In other words, a position as an associate with a large firm is a “better” employment outcome than becoming a temp doc reviewer or even an associate with a small local firm. That might seem crassly elitist, but then again only the Biglaw associate has a plausible prospect of paying off his student loans.Take that for what it's worth. Back when I was in law school, turning away from big law firms was what the best people did. But there are different ways of being elitist, and I certainly agree with the proposition that people who pay law school tuition and put themselves through the grind of law school are doing it with the goal of getting an excellent (or at least a good) career in law.
In addition to placing a higher premium on “quality” (i.e., lucrative) job outcomes, we also acknowledge that “prestige” plays an out-sized role in the legal profession. We can all agree that Supreme Court clerkships and federal judgeships are among the most “prestigious” gigs to be had.
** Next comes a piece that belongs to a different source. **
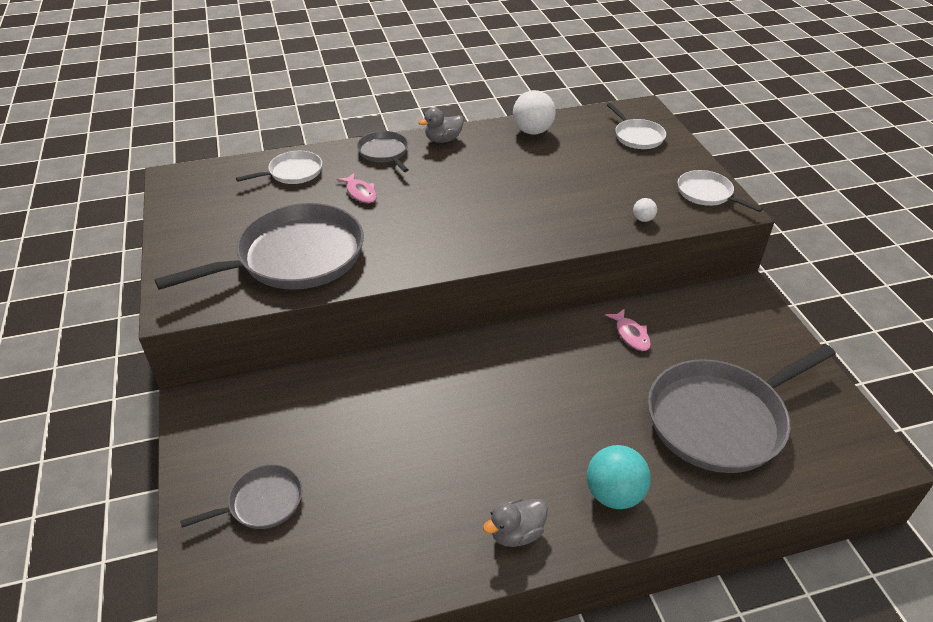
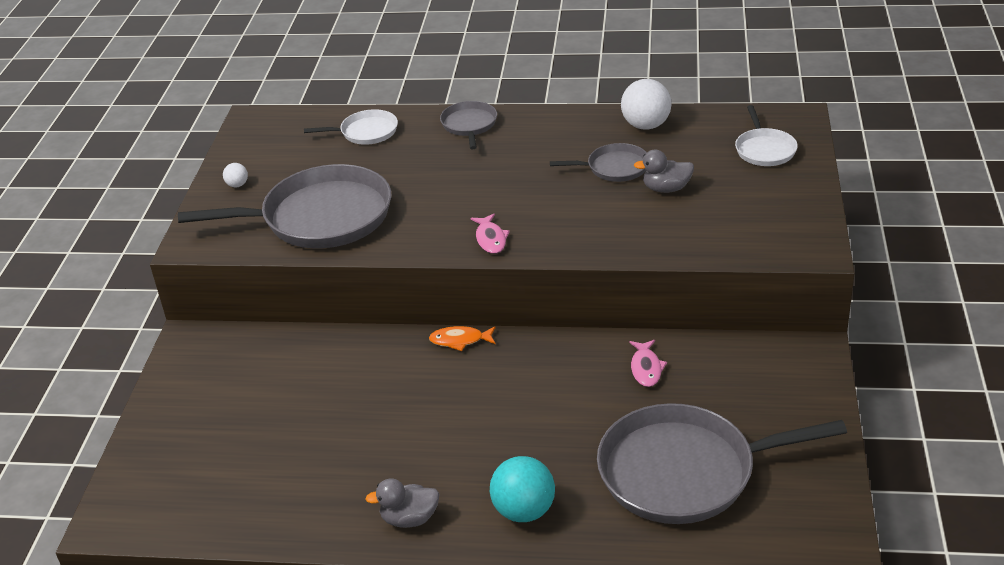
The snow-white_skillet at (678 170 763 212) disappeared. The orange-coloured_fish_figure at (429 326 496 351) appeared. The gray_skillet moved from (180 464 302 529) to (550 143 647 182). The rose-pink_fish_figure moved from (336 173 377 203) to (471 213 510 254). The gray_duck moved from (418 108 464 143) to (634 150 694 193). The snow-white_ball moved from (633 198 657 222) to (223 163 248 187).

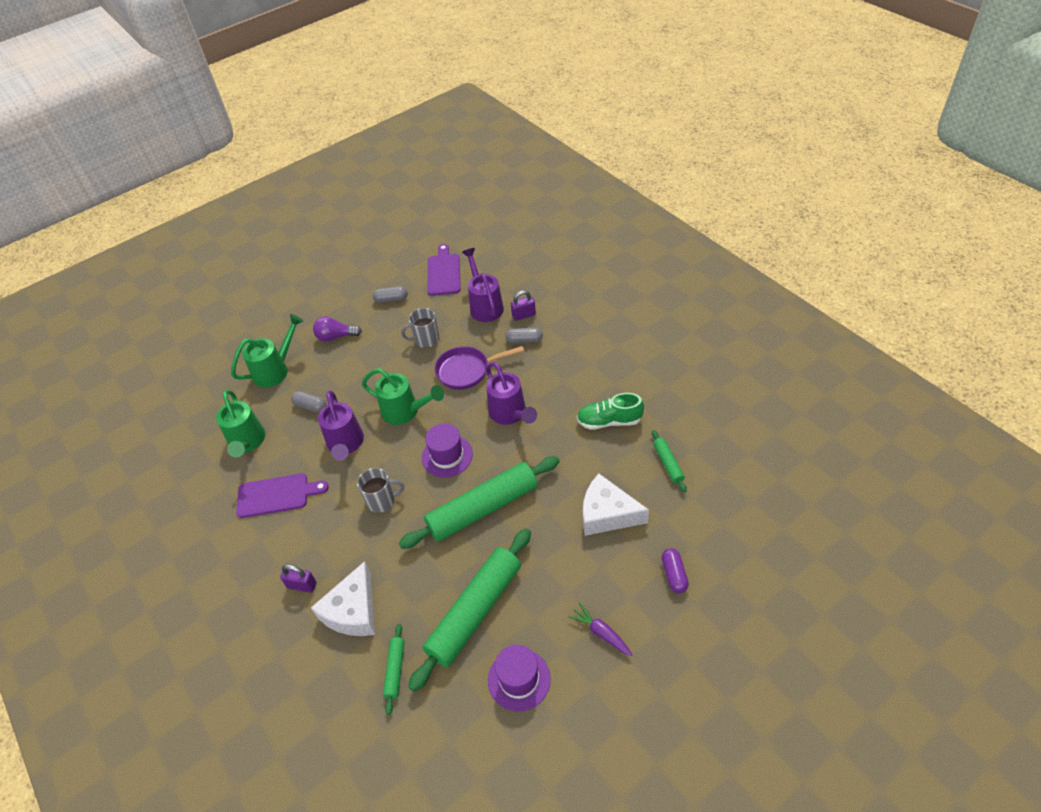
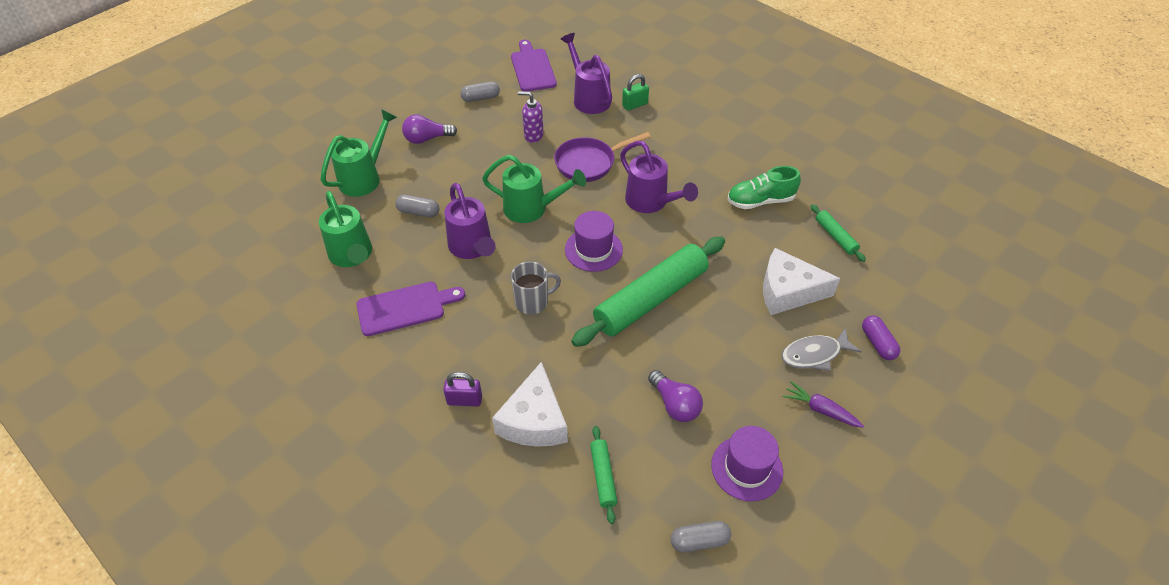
The gray_fish_figure at (781 328 861 371) appeared. The gray_pill_shape moved from (506 328 543 344) to (670 521 731 553). The gray_mug at (401 308 439 348) was replaced by the purple_soap_pump at (518 91 544 143). The emerald_rolling_pin at (408 528 531 692) was replaced by the purple_light_bulb at (648 370 703 422). The purple_lock at (511 290 536 321) became the emerald_lock at (622 74 649 111).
Our methodology rewards schools for producing both.
In that light, the big red banner in the middle of the page over there says a lot: "44% of 2012 graduates did not secure a job in the law!" Now, there were 46,364 of these graduates, and 56% of them did find long-term employment in jobs that require admittance to the bar, so that's actually a lot of jobs. Any given student is betting on himself, so how bad are those odds? Of course, many of the people who get the jobs end up hating them. So there's that.
You've got to decide for yourself. Don't just bumble into law school because it's an obvious thing to do to get on a career track if you're reasonably smart and can't think of anywhere else to go. That was never a good idea. It's just a worse idea now than it used to be.